%%
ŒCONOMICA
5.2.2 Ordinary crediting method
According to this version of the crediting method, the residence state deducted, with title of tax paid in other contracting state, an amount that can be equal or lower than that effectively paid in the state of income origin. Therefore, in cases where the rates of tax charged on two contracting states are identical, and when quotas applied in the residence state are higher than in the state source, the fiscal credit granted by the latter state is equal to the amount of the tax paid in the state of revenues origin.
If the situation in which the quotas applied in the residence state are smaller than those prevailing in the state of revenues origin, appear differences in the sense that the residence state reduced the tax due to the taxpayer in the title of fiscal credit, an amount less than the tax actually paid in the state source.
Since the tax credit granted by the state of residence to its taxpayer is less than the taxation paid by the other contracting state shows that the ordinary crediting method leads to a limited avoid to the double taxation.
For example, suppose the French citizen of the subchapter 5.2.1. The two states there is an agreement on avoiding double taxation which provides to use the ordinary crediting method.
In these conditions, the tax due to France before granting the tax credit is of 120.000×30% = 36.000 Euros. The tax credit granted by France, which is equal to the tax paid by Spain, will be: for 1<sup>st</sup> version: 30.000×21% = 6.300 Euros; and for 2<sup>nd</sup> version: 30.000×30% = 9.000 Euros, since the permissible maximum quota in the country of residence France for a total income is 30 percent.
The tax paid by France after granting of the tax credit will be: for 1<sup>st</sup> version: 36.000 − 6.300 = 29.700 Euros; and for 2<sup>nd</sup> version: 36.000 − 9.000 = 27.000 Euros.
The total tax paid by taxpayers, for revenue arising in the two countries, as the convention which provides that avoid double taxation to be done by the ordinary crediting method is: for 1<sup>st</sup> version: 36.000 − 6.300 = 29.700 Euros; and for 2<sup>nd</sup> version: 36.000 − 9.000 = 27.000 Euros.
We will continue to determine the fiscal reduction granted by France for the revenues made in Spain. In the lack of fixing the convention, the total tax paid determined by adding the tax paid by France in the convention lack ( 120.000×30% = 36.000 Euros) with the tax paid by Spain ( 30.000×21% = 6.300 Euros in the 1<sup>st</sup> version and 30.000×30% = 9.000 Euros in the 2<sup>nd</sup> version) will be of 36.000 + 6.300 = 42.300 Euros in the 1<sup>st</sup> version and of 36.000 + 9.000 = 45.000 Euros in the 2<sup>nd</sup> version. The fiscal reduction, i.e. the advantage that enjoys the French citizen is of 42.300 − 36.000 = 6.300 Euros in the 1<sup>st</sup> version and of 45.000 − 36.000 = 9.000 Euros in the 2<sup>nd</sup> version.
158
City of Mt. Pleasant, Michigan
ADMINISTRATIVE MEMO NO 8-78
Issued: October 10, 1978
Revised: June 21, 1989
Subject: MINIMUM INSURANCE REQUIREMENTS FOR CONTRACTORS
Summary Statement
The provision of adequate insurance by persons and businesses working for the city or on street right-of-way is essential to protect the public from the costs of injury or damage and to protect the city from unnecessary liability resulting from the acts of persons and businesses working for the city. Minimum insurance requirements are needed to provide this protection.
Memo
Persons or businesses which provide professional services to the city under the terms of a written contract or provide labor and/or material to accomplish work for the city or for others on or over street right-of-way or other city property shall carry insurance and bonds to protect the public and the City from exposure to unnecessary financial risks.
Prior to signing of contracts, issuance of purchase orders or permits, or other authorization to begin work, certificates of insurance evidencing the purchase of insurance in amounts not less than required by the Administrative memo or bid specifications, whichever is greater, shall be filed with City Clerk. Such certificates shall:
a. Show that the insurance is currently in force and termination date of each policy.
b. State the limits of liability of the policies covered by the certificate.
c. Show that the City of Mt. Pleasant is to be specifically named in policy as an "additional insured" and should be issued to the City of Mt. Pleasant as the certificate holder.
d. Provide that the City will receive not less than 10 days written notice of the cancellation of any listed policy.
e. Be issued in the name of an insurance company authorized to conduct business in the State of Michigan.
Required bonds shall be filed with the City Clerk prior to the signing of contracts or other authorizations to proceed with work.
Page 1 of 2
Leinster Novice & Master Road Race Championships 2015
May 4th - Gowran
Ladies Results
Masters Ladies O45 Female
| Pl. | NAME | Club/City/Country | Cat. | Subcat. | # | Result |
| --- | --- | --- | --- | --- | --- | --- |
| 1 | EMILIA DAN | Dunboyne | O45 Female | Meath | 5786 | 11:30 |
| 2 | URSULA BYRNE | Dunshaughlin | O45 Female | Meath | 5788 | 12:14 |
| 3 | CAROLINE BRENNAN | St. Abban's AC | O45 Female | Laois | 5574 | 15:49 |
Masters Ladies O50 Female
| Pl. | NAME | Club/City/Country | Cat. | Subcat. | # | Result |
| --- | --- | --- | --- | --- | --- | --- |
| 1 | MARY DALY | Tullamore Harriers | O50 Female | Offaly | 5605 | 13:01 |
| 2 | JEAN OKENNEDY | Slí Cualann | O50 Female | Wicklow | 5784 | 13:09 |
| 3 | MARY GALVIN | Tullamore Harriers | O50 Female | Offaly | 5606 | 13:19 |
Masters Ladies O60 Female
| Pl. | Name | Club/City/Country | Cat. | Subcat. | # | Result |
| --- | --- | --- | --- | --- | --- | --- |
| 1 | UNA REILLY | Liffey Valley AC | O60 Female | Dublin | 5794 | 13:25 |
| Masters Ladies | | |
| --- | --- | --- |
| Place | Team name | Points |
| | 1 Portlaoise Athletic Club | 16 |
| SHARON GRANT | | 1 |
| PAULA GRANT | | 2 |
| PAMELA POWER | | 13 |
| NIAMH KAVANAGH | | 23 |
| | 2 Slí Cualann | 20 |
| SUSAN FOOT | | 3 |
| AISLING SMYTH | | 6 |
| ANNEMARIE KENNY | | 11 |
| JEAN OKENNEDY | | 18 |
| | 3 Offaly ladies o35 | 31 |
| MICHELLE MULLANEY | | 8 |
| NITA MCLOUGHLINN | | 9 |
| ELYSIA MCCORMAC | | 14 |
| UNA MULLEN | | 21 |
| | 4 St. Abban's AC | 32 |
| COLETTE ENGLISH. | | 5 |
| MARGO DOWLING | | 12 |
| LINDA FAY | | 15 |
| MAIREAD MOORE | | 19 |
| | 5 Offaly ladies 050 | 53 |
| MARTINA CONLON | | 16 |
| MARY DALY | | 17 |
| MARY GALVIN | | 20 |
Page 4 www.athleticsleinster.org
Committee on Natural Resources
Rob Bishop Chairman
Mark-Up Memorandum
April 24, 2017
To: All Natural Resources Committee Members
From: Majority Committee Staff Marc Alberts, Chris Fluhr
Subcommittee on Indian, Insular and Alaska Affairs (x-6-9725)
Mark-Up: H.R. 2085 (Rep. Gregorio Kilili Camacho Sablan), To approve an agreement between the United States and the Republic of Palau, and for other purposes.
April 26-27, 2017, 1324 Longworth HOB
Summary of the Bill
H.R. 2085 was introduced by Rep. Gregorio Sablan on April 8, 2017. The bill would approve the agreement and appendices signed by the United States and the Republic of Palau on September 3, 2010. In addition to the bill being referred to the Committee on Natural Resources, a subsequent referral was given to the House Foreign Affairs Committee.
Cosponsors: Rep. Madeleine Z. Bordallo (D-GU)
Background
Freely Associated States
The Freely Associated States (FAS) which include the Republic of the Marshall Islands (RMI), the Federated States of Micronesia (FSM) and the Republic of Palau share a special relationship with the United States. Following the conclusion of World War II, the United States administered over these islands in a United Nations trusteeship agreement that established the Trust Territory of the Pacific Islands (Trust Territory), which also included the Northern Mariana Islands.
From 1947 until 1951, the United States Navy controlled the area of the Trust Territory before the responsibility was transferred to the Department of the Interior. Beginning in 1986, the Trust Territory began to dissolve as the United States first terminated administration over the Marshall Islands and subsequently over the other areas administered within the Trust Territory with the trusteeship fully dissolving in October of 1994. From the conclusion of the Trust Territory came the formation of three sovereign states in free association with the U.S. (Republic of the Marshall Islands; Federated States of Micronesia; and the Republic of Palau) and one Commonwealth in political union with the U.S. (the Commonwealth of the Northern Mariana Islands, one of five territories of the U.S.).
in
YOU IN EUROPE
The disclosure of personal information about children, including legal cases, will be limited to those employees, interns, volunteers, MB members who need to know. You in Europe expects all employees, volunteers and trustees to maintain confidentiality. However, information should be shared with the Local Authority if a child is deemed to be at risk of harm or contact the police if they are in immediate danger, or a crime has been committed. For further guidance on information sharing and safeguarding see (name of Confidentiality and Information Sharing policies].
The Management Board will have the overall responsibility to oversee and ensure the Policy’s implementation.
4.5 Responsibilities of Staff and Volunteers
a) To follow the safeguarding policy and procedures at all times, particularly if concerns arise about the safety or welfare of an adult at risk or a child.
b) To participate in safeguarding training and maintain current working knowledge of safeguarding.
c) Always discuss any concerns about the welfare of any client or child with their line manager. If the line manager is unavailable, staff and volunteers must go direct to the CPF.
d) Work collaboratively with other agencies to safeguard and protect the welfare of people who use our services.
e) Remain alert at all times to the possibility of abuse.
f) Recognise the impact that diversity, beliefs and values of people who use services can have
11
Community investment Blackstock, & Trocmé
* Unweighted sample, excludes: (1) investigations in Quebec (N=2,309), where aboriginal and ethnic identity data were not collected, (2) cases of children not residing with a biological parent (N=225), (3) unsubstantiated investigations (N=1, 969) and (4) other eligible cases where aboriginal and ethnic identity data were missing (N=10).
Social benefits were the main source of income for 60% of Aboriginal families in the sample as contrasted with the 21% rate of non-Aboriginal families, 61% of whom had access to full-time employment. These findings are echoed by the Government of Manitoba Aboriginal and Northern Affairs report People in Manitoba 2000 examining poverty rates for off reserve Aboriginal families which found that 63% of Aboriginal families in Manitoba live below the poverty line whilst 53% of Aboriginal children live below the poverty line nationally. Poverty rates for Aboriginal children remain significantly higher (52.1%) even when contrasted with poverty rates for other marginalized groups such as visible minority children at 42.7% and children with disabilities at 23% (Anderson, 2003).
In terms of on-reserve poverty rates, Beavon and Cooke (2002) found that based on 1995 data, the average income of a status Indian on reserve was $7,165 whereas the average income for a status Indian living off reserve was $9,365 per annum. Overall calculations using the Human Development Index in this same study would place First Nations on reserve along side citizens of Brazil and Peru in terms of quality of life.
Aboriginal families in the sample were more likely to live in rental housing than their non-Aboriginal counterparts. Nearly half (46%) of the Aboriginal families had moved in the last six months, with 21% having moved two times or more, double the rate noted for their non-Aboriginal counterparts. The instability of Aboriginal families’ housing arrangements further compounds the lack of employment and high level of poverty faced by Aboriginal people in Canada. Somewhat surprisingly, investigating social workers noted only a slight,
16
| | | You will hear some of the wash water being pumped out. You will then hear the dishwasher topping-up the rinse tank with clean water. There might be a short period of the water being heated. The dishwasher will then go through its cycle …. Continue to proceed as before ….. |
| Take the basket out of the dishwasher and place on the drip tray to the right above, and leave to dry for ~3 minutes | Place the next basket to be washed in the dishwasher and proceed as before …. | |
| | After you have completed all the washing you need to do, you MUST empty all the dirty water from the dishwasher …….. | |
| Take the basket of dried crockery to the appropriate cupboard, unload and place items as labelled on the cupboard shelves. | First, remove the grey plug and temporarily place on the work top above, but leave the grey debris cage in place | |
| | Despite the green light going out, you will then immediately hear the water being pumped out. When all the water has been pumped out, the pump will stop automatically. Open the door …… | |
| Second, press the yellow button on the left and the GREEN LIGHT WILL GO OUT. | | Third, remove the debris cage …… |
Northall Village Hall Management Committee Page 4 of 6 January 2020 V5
%%
One stretch of the lines above is wanted, from the line that contains "The tax paid by France after" through the line that contains "The total tax paid by". Output it exactly.

The tax paid by France after granting of the tax credit will be: for 1<sup>st</sup> version: 36.000 − 6.300 = 29.700 Euros; and for 2<sup>nd</sup> version: 36.000 − 9.000 = 27.000 Euros.
The total tax paid by taxpayers, for revenue arising in the two countries, as the convention which provides that avoid double taxation to be done by the ordinary crediting method is: for 1<sup>st</sup> version: 36.000 − 6.300 = 29.700 Euros; and for 2<sup>nd</sup> version: 36.000 − 9.000 = 27.000 Euros.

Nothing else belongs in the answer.